State AGs Failing to Protect Online Consumers

August 13, 2008

State attorneys general received thousands of consumer complaints of online fraud and abuse in 2006 and 2007 and yet, with the exception of several notable standouts, brought few significant cases in response.

Most states supplied the authors with a top 10 list ranking consumer complaint categories (Internet-related and other). In 2007, 24 out of 30 states that provided rankings reported an Internet-related category within their top 10. Eight states ranked Internet-related complaints among their top three most common consumer complaints, including four states that ranked Internet-related complaints at the top of the list.

For 2007 and 2006, 20 states provided the number of consumer complaints associated with each category—the others merely provided rankings without giving the number of complaints. In both years, these states reported roughly 20,000 Internet-related complaints.

The Federal Trade Commission also provides data for all 50 states on consumer complaints related to Internet fraud.
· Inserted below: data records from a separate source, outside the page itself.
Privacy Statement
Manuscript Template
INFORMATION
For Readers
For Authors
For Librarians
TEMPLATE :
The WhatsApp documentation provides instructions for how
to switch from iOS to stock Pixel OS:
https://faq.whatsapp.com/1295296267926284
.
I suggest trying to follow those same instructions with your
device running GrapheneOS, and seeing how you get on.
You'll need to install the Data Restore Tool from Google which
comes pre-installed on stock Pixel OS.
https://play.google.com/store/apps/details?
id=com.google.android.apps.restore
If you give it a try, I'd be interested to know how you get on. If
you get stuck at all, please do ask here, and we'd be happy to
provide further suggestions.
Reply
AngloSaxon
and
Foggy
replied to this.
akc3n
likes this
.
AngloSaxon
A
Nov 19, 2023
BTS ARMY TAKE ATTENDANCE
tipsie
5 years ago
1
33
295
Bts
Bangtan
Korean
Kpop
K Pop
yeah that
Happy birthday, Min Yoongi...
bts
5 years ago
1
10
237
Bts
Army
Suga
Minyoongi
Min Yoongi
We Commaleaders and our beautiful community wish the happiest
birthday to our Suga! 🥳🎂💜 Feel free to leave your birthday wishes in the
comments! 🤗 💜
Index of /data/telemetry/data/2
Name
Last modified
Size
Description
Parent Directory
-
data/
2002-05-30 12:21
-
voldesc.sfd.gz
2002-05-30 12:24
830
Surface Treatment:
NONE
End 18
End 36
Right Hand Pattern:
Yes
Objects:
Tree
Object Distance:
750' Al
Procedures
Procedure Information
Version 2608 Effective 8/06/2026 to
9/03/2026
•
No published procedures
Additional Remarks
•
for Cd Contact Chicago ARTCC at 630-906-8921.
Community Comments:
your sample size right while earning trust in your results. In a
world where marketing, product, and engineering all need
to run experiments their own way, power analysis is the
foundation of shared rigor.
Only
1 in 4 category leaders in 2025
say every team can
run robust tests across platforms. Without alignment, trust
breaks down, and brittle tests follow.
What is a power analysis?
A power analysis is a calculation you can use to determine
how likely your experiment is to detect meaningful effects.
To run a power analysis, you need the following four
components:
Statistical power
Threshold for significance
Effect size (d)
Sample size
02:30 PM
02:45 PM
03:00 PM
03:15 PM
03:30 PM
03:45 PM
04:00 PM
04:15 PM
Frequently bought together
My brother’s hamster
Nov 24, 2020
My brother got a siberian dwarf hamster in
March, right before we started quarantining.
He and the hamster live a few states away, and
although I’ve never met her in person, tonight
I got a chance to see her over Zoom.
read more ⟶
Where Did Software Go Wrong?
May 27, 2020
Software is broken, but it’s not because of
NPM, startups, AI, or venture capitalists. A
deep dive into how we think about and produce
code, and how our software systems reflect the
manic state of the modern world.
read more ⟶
These data are compiled from a variety of sources, including 13 state attorneys general. In 2007, the FTC reported 221,226 Internet-related fraud complaints, up almost 16,000 from 2006 and more than 24,000 in 2005.

"These numbers are startling, but they may even understate the problem," said Reece Rushing, director of regulatory and information policy at the Center for American Progress. "Consumers are often unaware, and thus may not report, when they are victimized by online threats such as spyware or phishing. We must take action against these threats to protect consumers and preserve confidence in Internet commerce."
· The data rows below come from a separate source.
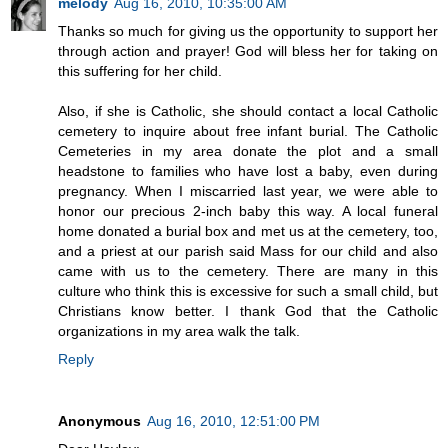
melody
Aug 16, 2010, 10:35:00 AM
Thanks so much for giving us the opportunity to support her
through action and prayer! God will bless her for taking on
this suffering for her child.
Also, if she is Catholic, she should contact a local Catholic
cemetery to inquire about free infant burial. The Catholic
Cemeteries in my area donate the plot and a small
headstone to families who have lost a baby, even during
pregnancy. When I miscarried last year, we were able to
honor our precious 2-inch baby this way. A local funeral
home donated a burial box and met us at the cemetery, too,
and a priest at our parish said Mass for our child and also
came with us to the cemetery. There are many in this
culture who think this is excessive for such a small child, but
Christians know better. I thank God that the Catholic
organizations in my area walk the talk.
Reply
Anonymous
Aug 16, 2010, 12:51:00 PM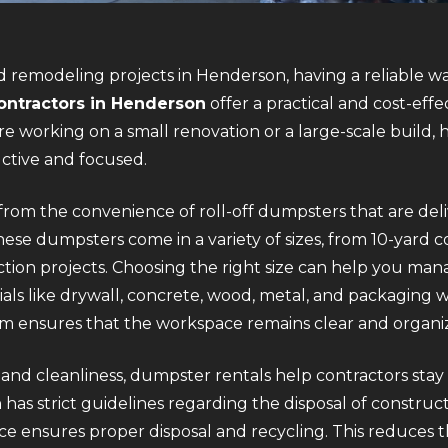
 remodeling projects in Henderson, having a reliable w
ontractors in Henderson
offer a practical and cost-effe
e working on a small renovation or a large-scale build, 
uctive and focused.
rom the convenience of roll-off dumpsters that are deli
ese dumpsters come in a variety of sizes, from 10-yard co
ion projects. Choosing the right size can help you mana
als like drywall, concrete, wood, metal, and packaging 
em ensures that the workspace remains clear and organi
y and cleanliness, dumpster rentals help contractors stay
has strict guidelines regarding the disposal of construct
ce ensures proper disposal and recycling. This reduces th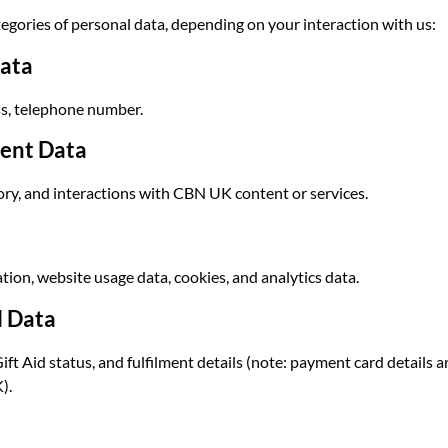
egories of personal data, depending on your interaction with us:
Data
ss, telephone number.
ent Data
ory, and interactions with CBN UK content or services.
tion, website usage data, cookies, and analytics data.
l Data
ft Aid status, and fulfilment details (note: payment card details
).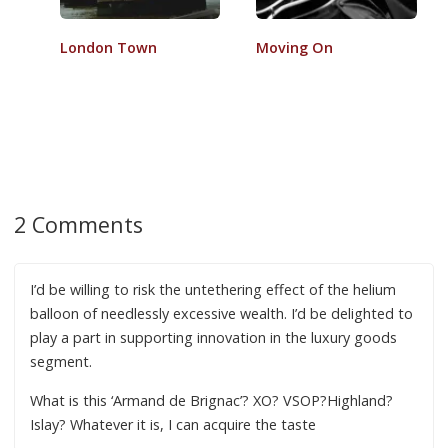
London Town
Moving On
2 Comments
I’d be willing to risk the untethering effect of the helium
balloon of needlessly excessive wealth. I’d be delighted to
play a part in supporting innovation in the luxury goods
segment.
What is this ‘Armand de Brignac’? XO? VSOP?Highland?
Islay? Whatever it is, I can acquire the taste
Several attorneys general, in particular those in New York and Washington state, brought important cases on behalf of online consumers. New York Attorney General Andrew Cuomo, for example, recently announced groundbreaking settlements with Priceline, Travelocity, and Cingular, which advertised using Direct Revenue, a company that surreptitiously installed adware on consumers’ computers. In Washington, meanwhile, Attorney General Rob McKenna reached a recent settlement with the operators of several websites that lured more than 13,000 Washington consumers to divulge personal information that was then sold to third parties.

Despite these successes, however, most attorneys general have not given high priority to online fraud and abuse. Rather, most investigations and prosecutions involving the Internet appear to be focused on sexual enticement of minors and child pornography. Such cases accounted for more than 60 percent of the cases highlighted in 2007 and 2006 by the National Association of Attorneys General in its bimonthly Cybercrime Newsletter, which lists Internet-related cases brought by state attorneys general.

Among other cases highlighted, 8.9 percent involved data security, confidential records, or identity theft and 15.5 percent involved online sales and services, such as failure to deliver on a purchase or failure to provide a product or service that meets advertised quality. This type of crime has clear parallels to fraud conducted in the physical world—the Internet is merely the medium for the transaction.

This is not the case, however, for spyware, adware, spam, and phishing, which represent completely new categories of fraud and abuse. Over 2007 and 2006, the Cybercrime Newsletter highlighted just 14 cases (8.3 percent of the total) brought by state attorneys general in these areas, 10 of which were brought by Washington or New York.

"Online consumers are now at risk," said Ari Schwartz, vice president and chief operating officer at the Center for Democracy and Technology. "Internet crime costs basically nothing to execute, can be highly lucrative, and involves little risk of being caught and punished. We need all 50 state attorneys general focused on this problem. Through committed action and vigorous enforcement, they can provide a powerful and much needed deterrent."

The report recommends that state attorneys general take a number of steps to protect online consumers. In particular, attorneys general should assess the applicability and adequacy of state laws, develop computer forensic capabilities, train investigators and prosecutors to identify Internet fraud and abuse, and devote greater resources to enforcement efforts.

"In New York and Washington, attorneys general have equipped themselves to take on Internet fraud and abuse," Schwartz said. "As a result, they have won a string of important cases. Other state attorneys general should follow their lead and provide online consumers the protection they deserve."